Collective action by federal workers might now be the only realistic way to end the now-monthlong impasse that’s left nearly a million federal employees furloughed our working without pay.
So argues Joe McCartin, labor historian and professor at Georgetown University.
Federal workers have no right to strike; as Joe pointed out recently in The American Prospect, “the last significant national collective action by a group of federal workers ended disastrously when the Professional Air Traffic Controllers Organization defied the strike ban and walked off their jobs on August 3, 1981, only to be fired by President Ronald Reagan and permanently replaced.”
But a spontaneous sickout is a different story. As Joe notes, “Sickouts have long played an important role in the history of public sector labor relations. Because most state governments, like the federal government, prohibit strikes, public workers of all sorts have repeatedly turned in the past to sickouts when no other means of protest was available.”
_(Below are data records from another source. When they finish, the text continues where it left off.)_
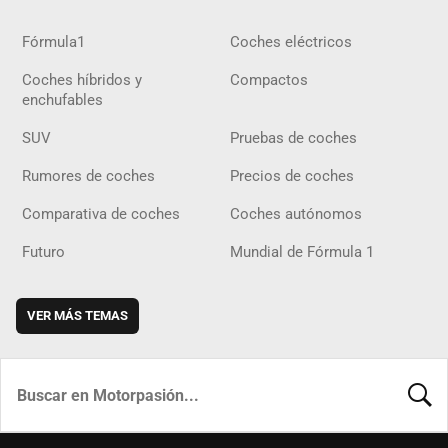
Fórmula1
Coches eléctricos
Coches híbridos y
Compactos
enchufables
SUV
Pruebas de coches
Rumores de coches
Precios de coches
Comparativa de coches
Coches autónomos
Futuro
Mundial de Fórmula 1
VER MÁS TEMAS
BUSCA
Indeed, there’s evidence this is already happening, although not nearly on the scale necessary to end the lockout.
“A wave of illness among federal workers would not be an act of selfishness,” Joe writes, “but a patriotic gesture in defense of the common good and in solidarity with less fortunate workers. By falling ill, federal employees would be standing up not only for their furloughed colleagues but for suffering contract workers, including janitors, cafeteria workers, and others with low wages, who will get no back pay when this crisis ends.
On today’s labor calendar, find about the “Impact of Amazon HQ2 on Workers” at tonight’s Bread & Roses program at the Shirlington Busboys and Poets, starting at 6pm; for details, go to dclabor.org, and click on Calendar.
In today’s labor history, on this date in 1826, Indian field hands at the San Juan Capistrano mission refused to work, engaging in what was probably the first farm worker strike in California.
Today’s labor quote is by Terence V. Powderly, leader of the Knights of Labor, born on this date in 1849. Terence V. Powderly, who said:
“An injury to one is the concern of all.”